Because tax returns are lodged after the financial year ends, and because lots of people lodge them late, the latest ATO figures actually date from the 2019 financial year. 2019 was pre-covid, so it can be hard to remember those good old days. But things have not changed that much since then.
51 of the 100 taxpayers in 2019 were male. The largest number of tax returns came from NSW, with 31. The smallest number came from the Northern Territory, which had just the 1 taxpayer. We compared the numbers of taxpayers in each state to the population distribution within Australia, and there were no real surprises. No state or territory seems to be harbouring tax dodgers: each state has about the same proportion of taxpayers as it does people. On a state by state basis, here is how the 100 taxpayers are divided:
- 31 from New South Wales
- 26 from Victoria
- 20 from Queensland
- 11 from Western Australia
- 7 from South Australia
- 2 from Tasmania
- 2 from the Australian Capital Territory
- 1 from the Northern Territory
- 1 from overseas or an unknown address.
As you might expect, taxpayers do not pay equal amounts of tax. In fact, the ‘top’ 3% of taxpayers paid 29% of all income tax for the year. The next 6% paid a further 19% of tax, meaning that almost half of all income tax was paid by just 9% of taxpayers. The ‘bottom’ 25% of people who lodged tax returns did not pay tax at all. Of course, this actually makes quite good sense, given that we have a progressive income tax system in which people pay a higher rate of tax as their income rises.
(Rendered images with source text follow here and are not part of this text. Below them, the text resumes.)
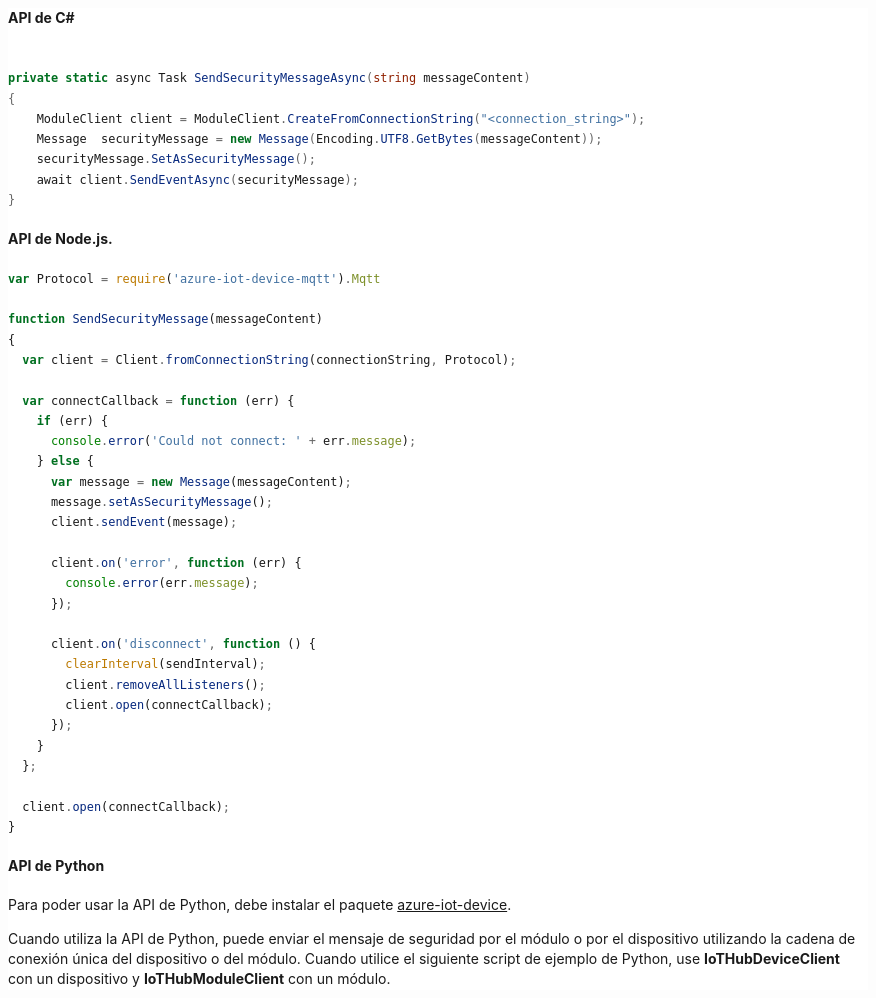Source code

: #### <a name="c-api"></a>API de C#

```cs

private static async Task SendSecurityMessageAsync(string messageContent)
{
    ModuleClient client = ModuleClient.CreateFromConnectionString("<connection_string>");
    Message  securityMessage = new Message(Encoding.UTF8.GetBytes(messageContent));
    securityMessage.SetAsSecurityMessage();
    await client.SendEventAsync(securityMessage);
}
```

#### <a name="nodejs-api"></a>API de Node.js.

```typescript
var Protocol = require('azure-iot-device-mqtt').Mqtt

function SendSecurityMessage(messageContent)
{
  var client = Client.fromConnectionString(connectionString, Protocol);

  var connectCallback = function (err) {
    if (err) {
      console.error('Could not connect: ' + err.message);
    } else {
      var message = new Message(messageContent);
      message.setAsSecurityMessage();
      client.sendEvent(message);
  
      client.on('error', function (err) {
        console.error(err.message);
      });
  
      client.on('disconnect', function () {
        clearInterval(sendInterval);
        client.removeAllListeners();
        client.open(connectCallback);
      });
    }
  };

  client.open(connectCallback);
}
```

#### <a name="python-api"></a>API de Python

Para poder usar la API de Python, debe instalar el paquete [azure-iot-device](https://pypi.org/project/azure-iot-device/).

Cuando utiliza la API de Python, puede enviar el mensaje de seguridad por el módulo o por el dispositivo utilizando la cadena de conexión única del dispositivo o del módulo. Cuando utilice el siguiente script de ejemplo de Python, use **IoTHubDeviceClient** con un dispositivo y **IoTHubModuleClient** con un módulo.

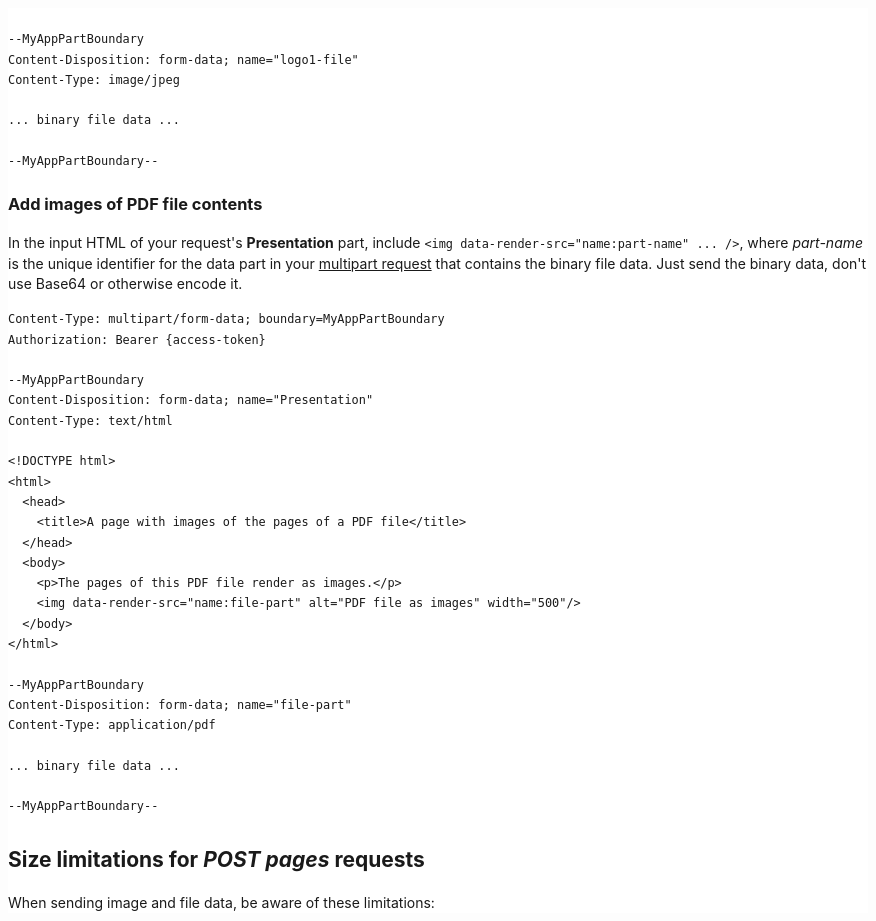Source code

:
 ```

--MyAppPartBoundary
Content-Disposition: form-data; name="logo1-file"
Content-Type: image/jpeg

... binary file data ...

--MyAppPartBoundary--
```


<a name="file-binary-data-render-src"></a>
### Add images of PDF file contents

In the input HTML of your request's **Presentation** part, include  `<img data-render-src="name:part-name" ... />`, where *part-name* is the unique identifier for the data part in your [multipart request](../howto/onenote-create-page.md#example) 
 that contains the binary file data. Just send the binary data, don't use Base64 or otherwise encode it.

```
Content-Type: multipart/form-data; boundary=MyAppPartBoundary
Authorization: Bearer {access-token}

--MyAppPartBoundary
Content-Disposition: form-data; name="Presentation"
Content-Type: text/html

<!DOCTYPE html>
<html>
  <head>
    <title>A page with images of the pages of a PDF file</title>
  </head>
  <body>
    <p>The pages of this PDF file render as images.</p>
    <img data-render-src="name:file-part" alt="PDF file as images" width="500"/>
  </body>
</html>

--MyAppPartBoundary
Content-Disposition: form-data; name="file-part"
Content-Type: application/pdf

... binary file data ...

--MyAppPartBoundary--  
```


<a name="size-limits"></a>
## Size limitations for *POST pages* requests

When sending image and file data, be aware of these limitations: 
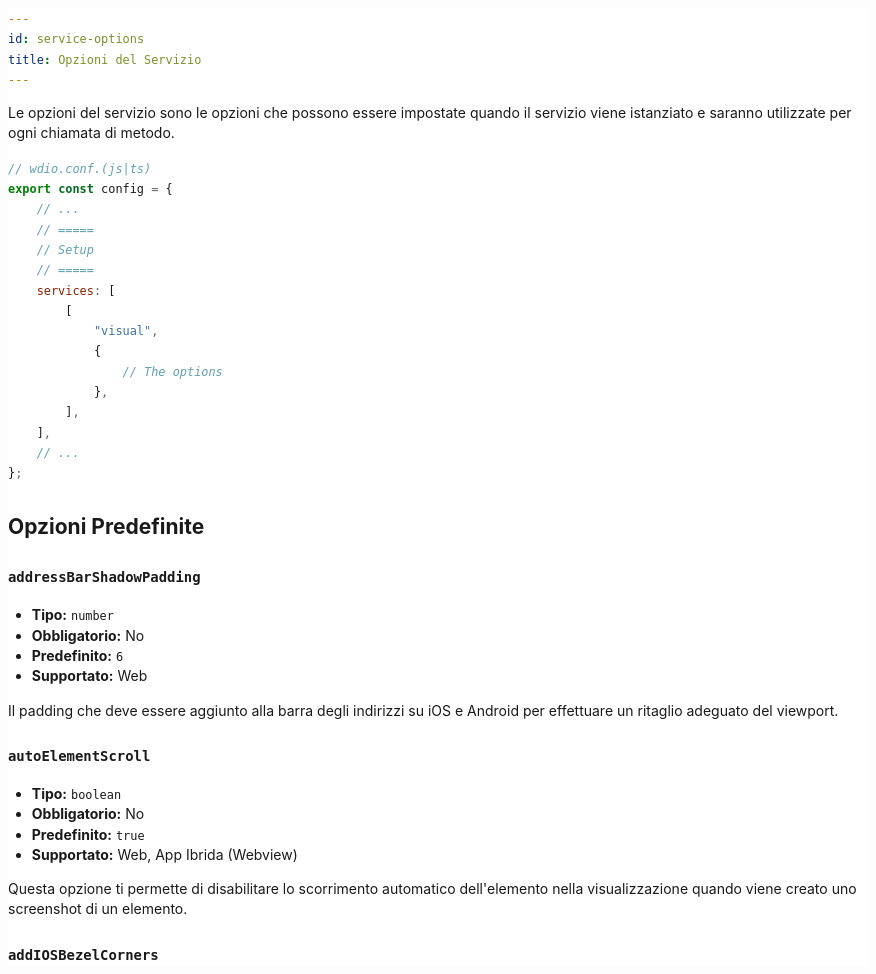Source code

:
 ```yaml
---
id: service-options
title: Opzioni del Servizio
---
```


Le opzioni del servizio sono le opzioni che possono essere impostate quando il servizio viene istanziato e saranno utilizzate per ogni chiamata di metodo.

```js
// wdio.conf.(js|ts)
export const config = {
    // ...
    // =====
    // Setup
    // =====
    services: [
        [
            "visual",
            {
                // The options
            },
        ],
    ],
    // ...
};
```

## Opzioni Predefinite

### `addressBarShadowPadding`

-   **Tipo:** `number`
-   **Obbligatorio:** No
-   **Predefinito:** `6`
-   **Supportato:** Web

Il padding che deve essere aggiunto alla barra degli indirizzi su iOS e Android per effettuare un ritaglio adeguato del viewport.

### `autoElementScroll`

-   **Tipo:** `boolean`
-   **Obbligatorio:** No
-   **Predefinito:** `true`
-   **Supportato:** Web, App Ibrida (Webview)

Questa opzione ti permette di disabilitare lo scorrimento automatico dell'elemento nella visualizzazione quando viene creato uno screenshot di un elemento.

### `addIOSBezelCorners`
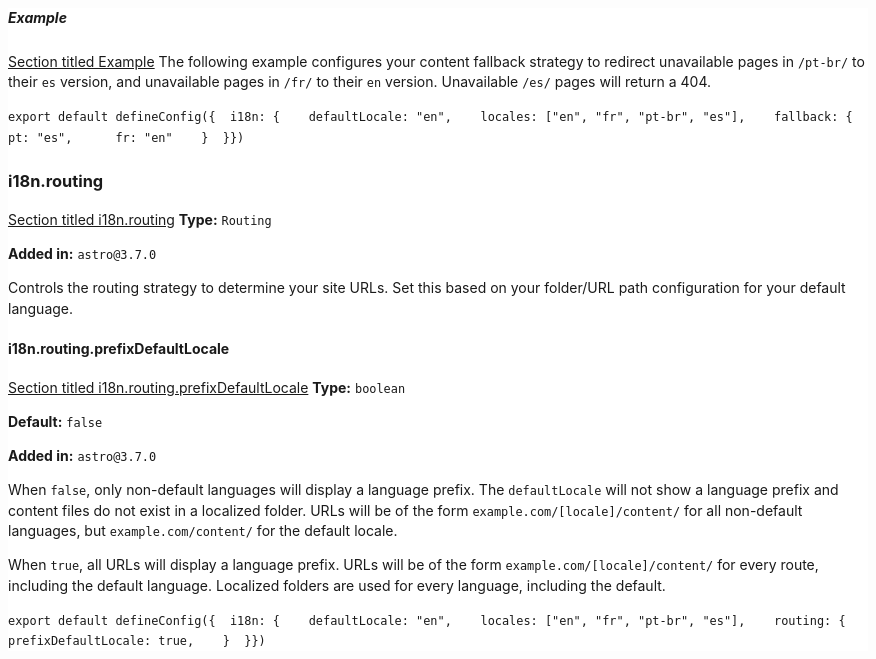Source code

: 
##### Example

[Section titled Example](#example)
The following example configures your content fallback strategy to redirect unavailable pages in `/pt-br/` to their `es` version, and unavailable pages in `/fr/` to their `en` version. Unavailable `/es/` pages will return a 404\.







```
export default defineConfig({  i18n: {    defaultLocale: "en",    locales: ["en", "fr", "pt-br", "es"],    fallback: {      pt: "es",      fr: "en"    }  }})
```

### i18n.routing

[Section titled i18n.routing](#i18nrouting)
**Type:** `Routing`  



**Added in:**
`astro@3.7.0`

Controls the routing strategy to determine your site URLs. Set this based on your folder/URL path configuration for your default language.


#### i18n.routing.prefixDefaultLocale

[Section titled i18n.routing.prefixDefaultLocale](#i18nroutingprefixdefaultlocale)
**Type:** `boolean`  

**Default:** `false`  



**Added in:**
`astro@3.7.0`

When `false`, only non\-default languages will display a language prefix.
The `defaultLocale` will not show a language prefix and content files do not exist in a localized folder.
URLs will be of the form `example.com/[locale]/content/` for all non\-default languages, but `example.com/content/` for the default locale.


When `true`, all URLs will display a language prefix.
URLs will be of the form `example.com/[locale]/content/` for every route, including the default language.
Localized folders are used for every language, including the default.







```
export default defineConfig({  i18n: {    defaultLocale: "en",    locales: ["en", "fr", "pt-br", "es"],    routing: {      prefixDefaultLocale: true,    }  }})
```
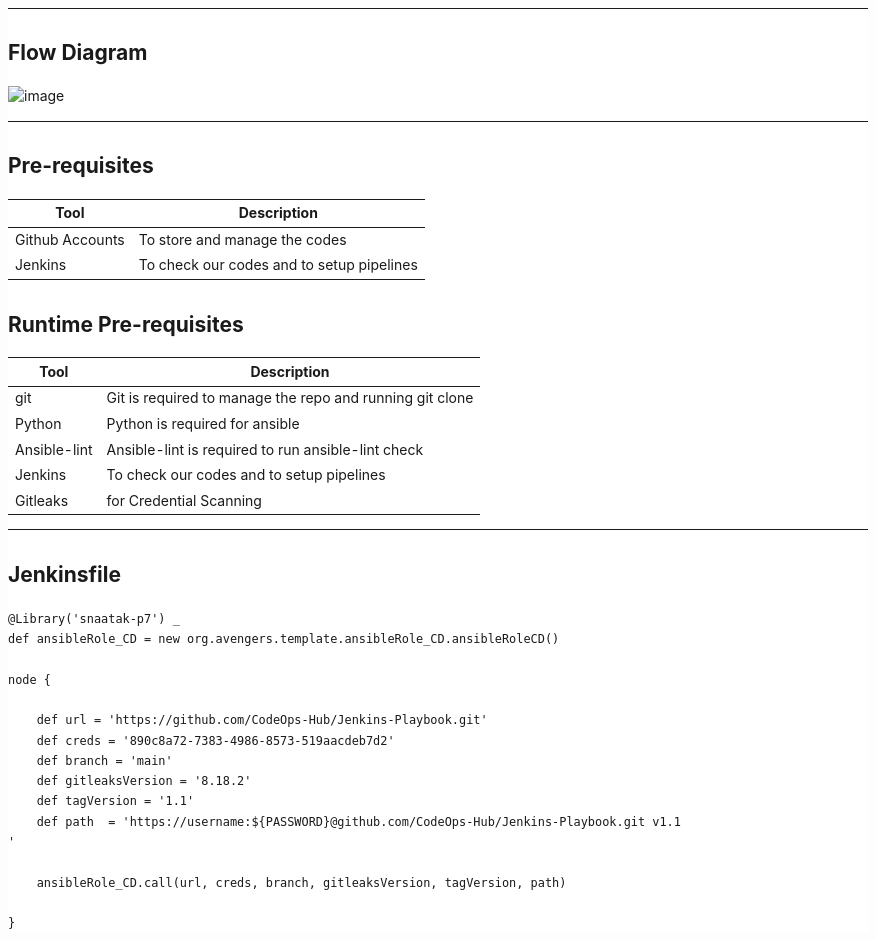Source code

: ***
## Flow Diagram 

![image](https://github.com/CodeOps-Hub/Documentation/assets/156056570/119eeabc-b80c-4606-9999-4ed0528165a2)


***
## Pre-requisites

| Tool   | Description                          | 
|--------|--------------------------------------|
| Github Accounts | To store and manage the codes| 
| Jenkins | To check our codes and to setup pipelines         |  

## Runtime Pre-requisites

| Tool   | Description                          | 
|--------|--------------------------------------|
| git | Git is required to manage the repo and running git clone| 
| Python | Python is required for ansible         |  
| Ansible-lint | Ansible-lint is required to run ansible-lint check         | 
| Jenkins | To check our codes and to setup pipelines         | 
| Gitleaks | for Credential Scanning   |

***
## Jenkinsfile
```shell
@Library('snaatak-p7') _
def ansibleRole_CD = new org.avengers.template.ansibleRole_CD.ansibleRoleCD()

node {
    
    def url = 'https://github.com/CodeOps-Hub/Jenkins-Playbook.git'
    def creds = '890c8a72-7383-4986-8573-519aacdeb7d2'
    def branch = 'main'
    def gitleaksVersion = '8.18.2'
    def tagVersion = '1.1'
    def path  = 'https://username:${PASSWORD}@github.com/CodeOps-Hub/Jenkins-Playbook.git v1.1
'
    
    ansibleRole_CD.call(url, creds, branch, gitleaksVersion, tagVersion, path)
    
}
```
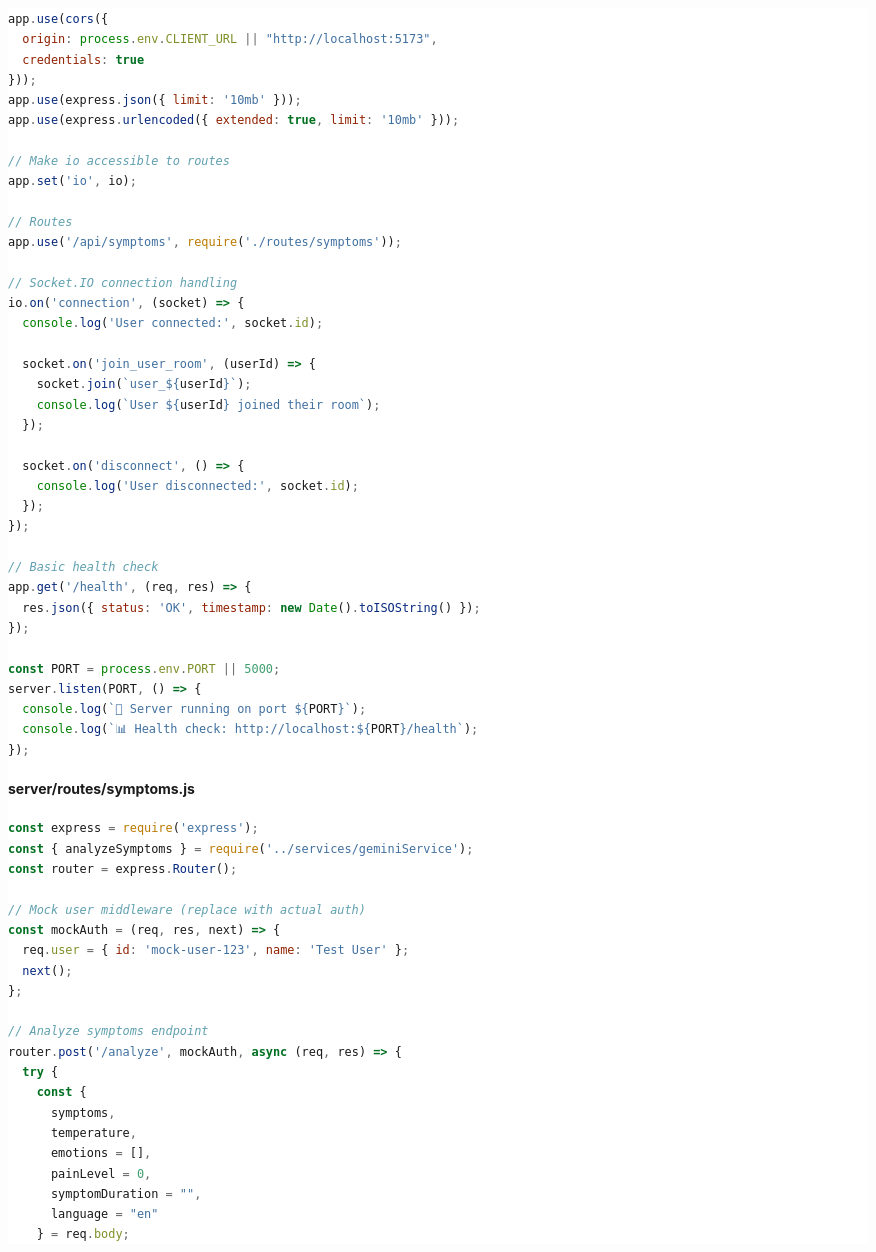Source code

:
```javascript
app.use(cors({
  origin: process.env.CLIENT_URL || "http://localhost:5173",
  credentials: true
}));
app.use(express.json({ limit: '10mb' }));
app.use(express.urlencoded({ extended: true, limit: '10mb' }));

// Make io accessible to routes
app.set('io', io);

// Routes
app.use('/api/symptoms', require('./routes/symptoms'));

// Socket.IO connection handling
io.on('connection', (socket) => {
  console.log('User connected:', socket.id);
  
  socket.on('join_user_room', (userId) => {
    socket.join(`user_${userId}`);
    console.log(`User ${userId} joined their room`);
  });

  socket.on('disconnect', () => {
    console.log('User disconnected:', socket.id);
  });
});

// Basic health check
app.get('/health', (req, res) => {
  res.json({ status: 'OK', timestamp: new Date().toISOString() });
});

const PORT = process.env.PORT || 5000;
server.listen(PORT, () => {
  console.log(`🚀 Server running on port ${PORT}`);
  console.log(`📊 Health check: http://localhost:${PORT}/health`);
});
```

#### server/routes/symptoms.js
```javascript
const express = require('express');
const { analyzeSymptoms } = require('../services/geminiService');
const router = express.Router();

// Mock user middleware (replace with actual auth)
const mockAuth = (req, res, next) => {
  req.user = { id: 'mock-user-123', name: 'Test User' };
  next();
};

// Analyze symptoms endpoint
router.post('/analyze', mockAuth, async (req, res) => {
  try {
    const {
      symptoms,
      temperature,
      emotions = [],
      painLevel = 0,
      symptomDuration = "",
      language = "en"
    } = req.body;

```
Perhaps surprisingly, 15 of the 100 taxpayers reported rental income. Of these, 60% reported a loss on their rented-out investment, indicating the extent to which negative gearing impacts on the Australian tax system. That figure probably contributes to the fact that a whopping 80 of the 100 taxpayers received a tax refund after lodging their return. Interestingly, if you look at this from the point of view of taxpayers, this also means that 80% of taxpayers basically lent the Government at least some money (for zero interest!) during the 2019 tax year.
Only 7% of people ended up owing the ATO more tax after they lodged the return. The ATO is very good at getting its money early.
The largest number of taxpayers came from what ‘Generation Y.’ Born between 1980 and 1995 (and thus aged around 23-38 during 2018/2019), 35% of taxpayers came from this group. The next largest was ‘Generation X’ (born 1963-1979), with 31%.
10 of the 100 taxpayers operated their own business to earn at least some of their income. Encouragingly, 80% of these businesses made a profit. And finally, Australians still seem to be a generous bunch: 29% of us claimed a deduction for a charitable donation during 2018/2019.